Mija rok od kiedy Maja (imię zmienione) uciekła z domu w jednej z podwłocławskich miejscowości i schroniła się u sąsiadki. Sprawę nagłosiliśmy na Portalu Włocławek, ale interesowały się nią także media ogólnopolskie. Cała sprawa opisana została Tutaj, temat nagłośniono w program TVN Uwaga, link TUTAJ.
Dziś Maja ma 13 lat. Z jej mamą jesteśmy w stałym kontakcie. Nie tak dawno zarówno Maja jak i jej mama miały okazję do świętowania. Decyzją Sądu Rodzinnego w Tychach miejscem zamieszkania Mai od listopada 2022 roku jest miejsce pobytu jej mamy. To bardzo ważna dla nich decyzja bowiem miejscem zamieszkania Mai do listopada wciąż był dom ojca. Do dnia wydania decyzji sądu dziewczynka bała się wychodzić z domu ponieważ wcześniej doszło do sytuacji w której ojciec Mai pojawił się w Tychach pod jej domem i usiłował nawiązać z nią kontakt. Dziewczynka panicznie przestraszyła się ojca i tego, że mogłaby powrócić pod opiekę jego oraz macochy. Od tego czasu unikała wyjść z domu. Po tym, jak sąd wydał decyzję o ustaleniu miejsca zamieszkania przy mamie Maja jest spokojniejsza i bez obaw wychodzi z domu. Jak dziś czuje się dziewczynka zapytaliśmy mamę:
"Odkąd Maja zamieszkała u nas poczuła, że jest kochana. Jako mama jestem dumna, że pomimo tego co przeszła pod opieką ojca i macochy odnalazła się u nas i jest szczęśliwa.
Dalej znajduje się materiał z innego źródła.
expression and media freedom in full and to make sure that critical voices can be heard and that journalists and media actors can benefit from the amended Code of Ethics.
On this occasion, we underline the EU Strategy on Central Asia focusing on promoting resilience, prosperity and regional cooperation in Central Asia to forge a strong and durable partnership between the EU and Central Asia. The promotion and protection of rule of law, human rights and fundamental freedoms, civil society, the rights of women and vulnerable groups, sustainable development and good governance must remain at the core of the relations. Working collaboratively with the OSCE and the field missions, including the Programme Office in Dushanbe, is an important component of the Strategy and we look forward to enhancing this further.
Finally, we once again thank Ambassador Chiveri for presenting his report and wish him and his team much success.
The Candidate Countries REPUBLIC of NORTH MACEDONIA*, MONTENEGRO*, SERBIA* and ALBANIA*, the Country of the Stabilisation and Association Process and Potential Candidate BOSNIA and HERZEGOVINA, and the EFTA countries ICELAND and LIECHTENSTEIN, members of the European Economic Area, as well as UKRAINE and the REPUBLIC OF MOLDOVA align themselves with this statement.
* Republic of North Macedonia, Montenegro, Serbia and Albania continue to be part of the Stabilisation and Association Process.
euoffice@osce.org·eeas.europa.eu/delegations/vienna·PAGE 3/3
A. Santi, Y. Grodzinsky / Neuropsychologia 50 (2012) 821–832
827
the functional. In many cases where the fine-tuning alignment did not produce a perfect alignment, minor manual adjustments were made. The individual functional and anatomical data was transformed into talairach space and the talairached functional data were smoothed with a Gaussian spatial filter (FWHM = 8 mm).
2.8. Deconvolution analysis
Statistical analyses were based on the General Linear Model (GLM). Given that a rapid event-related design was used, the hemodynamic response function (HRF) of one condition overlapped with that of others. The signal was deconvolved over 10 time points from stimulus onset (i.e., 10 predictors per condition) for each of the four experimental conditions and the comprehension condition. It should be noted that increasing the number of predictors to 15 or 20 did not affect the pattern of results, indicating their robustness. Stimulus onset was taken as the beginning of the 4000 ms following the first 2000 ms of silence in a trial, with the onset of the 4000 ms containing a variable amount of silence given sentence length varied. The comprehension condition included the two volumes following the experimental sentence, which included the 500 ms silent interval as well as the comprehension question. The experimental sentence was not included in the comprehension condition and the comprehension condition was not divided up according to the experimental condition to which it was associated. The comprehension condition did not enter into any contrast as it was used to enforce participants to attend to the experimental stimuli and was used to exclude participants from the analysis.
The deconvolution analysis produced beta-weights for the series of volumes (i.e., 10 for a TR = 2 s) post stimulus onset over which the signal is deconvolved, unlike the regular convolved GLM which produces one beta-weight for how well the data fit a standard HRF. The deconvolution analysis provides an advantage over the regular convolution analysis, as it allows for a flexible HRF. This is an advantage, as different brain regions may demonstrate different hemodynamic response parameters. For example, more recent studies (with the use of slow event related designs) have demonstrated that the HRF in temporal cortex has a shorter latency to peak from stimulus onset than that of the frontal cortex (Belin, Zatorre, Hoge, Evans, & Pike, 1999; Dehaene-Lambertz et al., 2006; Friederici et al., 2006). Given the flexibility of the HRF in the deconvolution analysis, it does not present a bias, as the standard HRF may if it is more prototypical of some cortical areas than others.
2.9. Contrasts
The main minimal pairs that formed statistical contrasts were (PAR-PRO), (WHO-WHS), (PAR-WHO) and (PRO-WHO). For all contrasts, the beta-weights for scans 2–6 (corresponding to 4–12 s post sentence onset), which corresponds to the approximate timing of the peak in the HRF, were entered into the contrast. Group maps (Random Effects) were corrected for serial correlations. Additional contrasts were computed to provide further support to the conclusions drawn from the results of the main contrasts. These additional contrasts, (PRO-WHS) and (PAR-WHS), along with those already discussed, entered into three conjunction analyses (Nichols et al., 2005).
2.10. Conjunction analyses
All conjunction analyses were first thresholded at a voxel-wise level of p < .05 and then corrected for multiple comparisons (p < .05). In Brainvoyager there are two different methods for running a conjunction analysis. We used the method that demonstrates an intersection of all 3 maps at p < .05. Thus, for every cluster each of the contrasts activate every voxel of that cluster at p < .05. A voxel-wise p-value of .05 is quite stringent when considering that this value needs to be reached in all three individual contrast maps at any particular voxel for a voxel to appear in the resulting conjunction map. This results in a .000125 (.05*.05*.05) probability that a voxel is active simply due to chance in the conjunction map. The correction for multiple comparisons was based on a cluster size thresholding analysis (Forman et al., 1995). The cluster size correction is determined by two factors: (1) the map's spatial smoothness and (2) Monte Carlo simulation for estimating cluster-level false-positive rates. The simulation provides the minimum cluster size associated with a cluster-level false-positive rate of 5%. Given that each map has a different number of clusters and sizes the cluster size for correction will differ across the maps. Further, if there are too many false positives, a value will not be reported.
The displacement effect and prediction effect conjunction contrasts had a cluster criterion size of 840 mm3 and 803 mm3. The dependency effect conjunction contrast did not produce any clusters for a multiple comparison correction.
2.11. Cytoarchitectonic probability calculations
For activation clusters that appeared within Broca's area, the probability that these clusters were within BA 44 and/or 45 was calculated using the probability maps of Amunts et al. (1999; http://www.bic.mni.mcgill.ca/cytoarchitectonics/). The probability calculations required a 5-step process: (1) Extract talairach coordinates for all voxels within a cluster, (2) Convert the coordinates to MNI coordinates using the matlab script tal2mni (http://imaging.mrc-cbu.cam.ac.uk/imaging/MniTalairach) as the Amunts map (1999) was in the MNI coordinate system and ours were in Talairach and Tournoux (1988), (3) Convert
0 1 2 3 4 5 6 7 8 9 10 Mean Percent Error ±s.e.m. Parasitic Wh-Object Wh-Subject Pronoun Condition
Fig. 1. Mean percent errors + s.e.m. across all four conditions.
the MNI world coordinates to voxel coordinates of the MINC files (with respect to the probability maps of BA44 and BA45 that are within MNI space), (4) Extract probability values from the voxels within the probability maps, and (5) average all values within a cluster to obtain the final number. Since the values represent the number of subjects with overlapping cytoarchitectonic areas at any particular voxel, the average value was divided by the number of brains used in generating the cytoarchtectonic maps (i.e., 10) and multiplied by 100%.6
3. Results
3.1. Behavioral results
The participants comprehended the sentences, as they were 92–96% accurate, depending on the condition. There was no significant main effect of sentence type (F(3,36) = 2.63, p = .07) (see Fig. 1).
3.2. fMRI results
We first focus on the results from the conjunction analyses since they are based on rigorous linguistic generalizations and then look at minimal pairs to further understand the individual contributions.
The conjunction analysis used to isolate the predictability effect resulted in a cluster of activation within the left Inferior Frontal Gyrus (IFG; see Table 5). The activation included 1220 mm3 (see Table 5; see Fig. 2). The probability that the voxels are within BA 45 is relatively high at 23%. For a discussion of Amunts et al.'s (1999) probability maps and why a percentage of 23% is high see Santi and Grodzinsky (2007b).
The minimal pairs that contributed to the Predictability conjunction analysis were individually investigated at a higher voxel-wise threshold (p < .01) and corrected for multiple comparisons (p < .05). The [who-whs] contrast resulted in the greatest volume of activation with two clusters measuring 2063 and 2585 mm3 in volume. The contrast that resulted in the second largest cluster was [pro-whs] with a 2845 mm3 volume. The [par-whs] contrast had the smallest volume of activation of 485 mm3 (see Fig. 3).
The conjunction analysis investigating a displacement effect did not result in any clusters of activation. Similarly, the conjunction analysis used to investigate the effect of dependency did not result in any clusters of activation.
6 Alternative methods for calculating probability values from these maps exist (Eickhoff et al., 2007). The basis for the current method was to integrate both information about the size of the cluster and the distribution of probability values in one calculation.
Chociaż z początku śniły jej się koszmary związane z ojcem i nie tylko to, teraz już jest spokojniejsza, ale i tak chodzimy co tydzień do pani psycholog na terapię. Maja chodzi do szkoły do szóstej klasy i czuje się w niej bardzo dobrze. Ma w klasie koleżanki i kolegów z którymi się dobrze rozumieją. Ma również koleżanki a nawet bym powiedziała przyjaciółki z którymi wychodzi na dwór, czy na spacer, są dla siebie nie tylko w szkole, ale i też po szkole. Dostała także zwierzątko o które codziennie się troszczy. Maja też bardzo lubi wykonywać figury taneczne i chce się w przyszłości zapisać do szkoły tanecznej. Ja jestem przeszczęśliwa, że postanowieniem sądu tutejszego w Tychach jest zmieniony wyrok i moja kochana córcia ma miejsce zamieszkania tam gdzie moje i jest mi niezmiernie miło iż są osoby które zapytują się o dalszy los i samopoczucie Maji. Z całego serca też dziękujemy za podarunki które nam dobrzy ludzie przesyłali i które bardzo cieszą i służą Maji❤️❤️❤️"- powiedziała mama dziewczynki
Dlaczego wciąż nie ma aktu oskarżenia wobec dotychczasowych opiekunów dziewczynki? Z prokuratorem prowadzącym sprawę kontaktowaliśmy się w tym tygodniu. Usłyszeliśmy, że sprawa jest na etapie w którym przesłuchiwane mają być dzieci z poprzedniego małżeństwa macochy Mai. Z relacji mamy dziewczynki wiemy że Maja została poddana obdukcji. Jej wyniki są już znane prokuratorze. Sprawę na bieżąco monitorujemy i czekamy na akt oskarżenia, gdy tylko będzie gotowy z pewnością poinformujemy o tym na łamach Portalu Włocławek.